[Source texts of formatted documents]
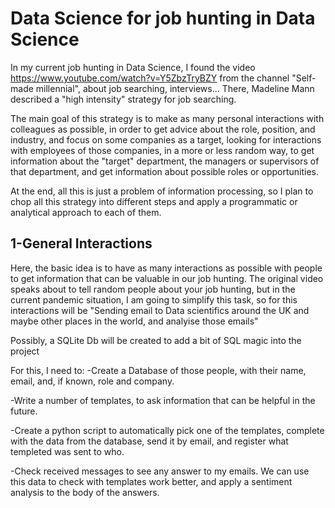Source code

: # Data Science for job hunting in Data Science
In my current job hunting in Data Science, I found the video https://www.youtube.com/watch?v=Y5ZbzTryBZY from the channel "Self-made millennial", about job searching, interviews... There, Madeline Mann described a "high intensity" strategy for job searching.

The main goal of this strategy is to make as many personal interactions with colleagues as possible, in order to get advice about the role, position, and industry, and focus on some companies as a target, looking for interactions with employees of those companies, in a more or less random way, to get information about the "target" department, the managers or supervisors of that department, and get information about possible roles or opportunities.

At the end, all this is just a problem of information processing, so I plan to chop all this strategy into different steps and apply a programmatic or analytical approach to each of them. 

## 1-General Interactions
Here, the basic idea is to have as many interactions as possible with people to get information that can be valuable in our job hunting. The original video speaks about to tell random people about your job hunting, but in the current pandemic situation, I am going to simplify this task, so for this interactions will be "Sending email to Data scientifics around the UK and maybe other places in the world, and analyise those emails"

Possibly, a SQLite Db will be created to add a bit of SQL magic into the project 

For this, I need to:
-Create a Database of those people, with their name, email, and, if known, role and company.

-Write a number of templates, to ask information that can be helpful in the future.

-Create a python script to automatically pick one of the templates, complete with the data from the database, send it by email, and register what templeted was sent to who. 

-Check received messages to see any answer to my emails. We can use this data to check with templates work better, and apply a sentiment analysis to the body of the answers.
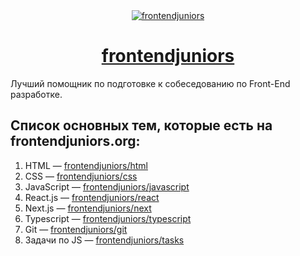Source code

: <div align="center">
  <a href="https://frontendjuniors.org/" target="_blank">
    <img src="https://frontendjuniors.org/images/fj.png" alt="frontendjuniors" />
  </a>
</div>

<div align="center">
  <h1>   <a href="https://frontendjuniors.org/" >frontendjuniors </a> </h1>
</div>

<p> Лучший помощник по подготовке к собеседованию по Front-End разработке. </p>

## Список основных тем, которые есть на frontendjuniors.org: 

<ol>
  <li> HTML — <a href="https://frontendjuniors.org/html" target="_blank"> frontendjuniors/html </a> </li>
  <li> CSS —  <a href="https://frontendjuniors.org/css" target="_blank"> frontendjuniors/css </a> </li>
  <li> JavaScript — <a href="https://frontendjuniors.org/javascript" target="_blank"> frontendjuniors/javascript </a> </li>
  <li> React.js —  <a href="https://frontendjuniors.org/react" target="_blank"> frontendjuniors/react </a> </li>
  <li> Next.js — <a href="https://frontendjuniors.org/next" target="_blank"> frontendjuniors/next </a> </li>
  <li> Typescript — <a href="https://frontendjuniors.org/typescript" target="_blank"> frontendjuniors/typescript </a> </li>
  <li> Git — <a href="https://frontendjuniors.org/git" target="_blank"> frontendjuniors/git </a> </li>
  <li> Задачи по JS — <a href="https://frontendjuniors.org/tasks" target="_blank"> frontendjuniors/tasks </a> </li>
</ol>

<br />



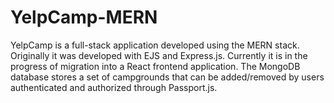 # YelpCamp-MERN
YelpCamp is a full-stack application developed using the MERN stack. Originally it was developed with EJS and Express.js. Currently it is in the progress of migration into a React frontend application. The MongoDB database stores a set of campgrounds that can be added/removed by users authenticated and authorized through Passport.js.
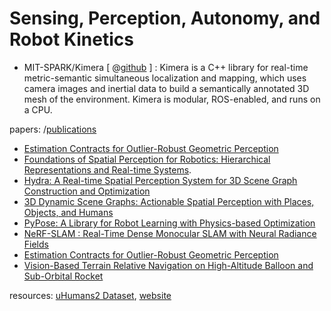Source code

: # Sensing, Perception, Autonomy, and Robot Kinetics


+ MIT-SPARK/Kimera [ @[github](https://github.com/MIT-SPARK/Kimera) ] : Kimera is a C++ library for real-time metric-semantic simultaneous localization and mapping, which uses camera images and inertial data to build a semantically annotated 3D mesh of the environment. Kimera is modular, ROS-enabled, and runs on a CPU.

papers: /[publications](https://web.mit.edu/sparklab/publications.html)
+ [Estimation Contracts for Outlier-Robust Geometric Perception](https://arxiv.org/abs/2208.10521)
+ [Foundations of Spatial Perception for Robotics: Hierarchical Representations and Real-time Systems](https://arxiv.org/pdf/2305.07154.pdf).
+ [Hydra: A Real-time Spatial Perception System for
3D Scene Graph Construction and Optimization](https://www.roboticsproceedings.org/rss18/p050.pdf)
+ [3D Dynamic Scene Graphs: Actionable Spatial Perception with Places, Objects, and Humans](https://web.mit.edu/sparklab/2020/11/10/3D_Dynamic_Scene_Graphs__Actionable_Spatial_Perception_with_Places__Objects__and_Humans.html)
+ [PyPose: A Library for Robot Learning with Physics-based Optimization](https://arxiv.org/abs/2209.15428)
+ [NeRF-SLAM : Real-Time Dense Monocular SLAM with Neural Radiance Fields](https://arxiv.org/pdf/2210.13641.pdf)
+ [Estimation Contracts for Outlier-Robust Geometric Perception](https://arxiv.org/pdf/2208.10521.pdf)
+ [Vision-Based Terrain Relative Navigation on High-Altitude Balloon and Sub-Orbital Rocket ](https://arxiv.org/pdf/2302.08011.pdf)

resources: [uHumans2 Dataset](https://web.mit.edu/sparklab/datasets/uHumans2/), [website](https://web.mit.edu/sparklab/)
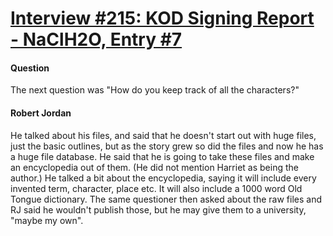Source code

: # [Interview #215: KOD Signing Report - NaClH2O, Entry #7](https://www.theoryland.com/intvmain.php?i=215#7)

#### Question

The next question was "How do you keep track of all the characters?"

#### Robert Jordan

He talked about his files, and said that he doesn't start out with huge files, just the basic outlines, but as the story grew so did the files and now he has a huge file database. He said that he is going to take these files and make an encyclopedia out of them. (He did not mention Harriet as being the author.) He talked a bit about the encyclopedia, saying it will include every invented term, character, place etc. It will also include a 1000 word Old Tongue dictionary. The same questioner then asked about the raw files and RJ said he wouldn't publish those, but he may give them to a university, "maybe my own".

* [About this exercise] With "React" as the string to match, show every line of the entries above that has it.

* [Answer space]
  <li> React.js —  <a href="https://frontendjuniors.org/react" target="_blank"> frontendjuniors/react </a> </li>
YelpCamp is a full-stack application developed using the MERN stack. Originally it was developed with EJS and Express.js. Currently it is in the progress of migration into a React frontend application. The MongoDB database stores a set of campgrounds that can be added/removed by users authenticated and authorized through Passport.js.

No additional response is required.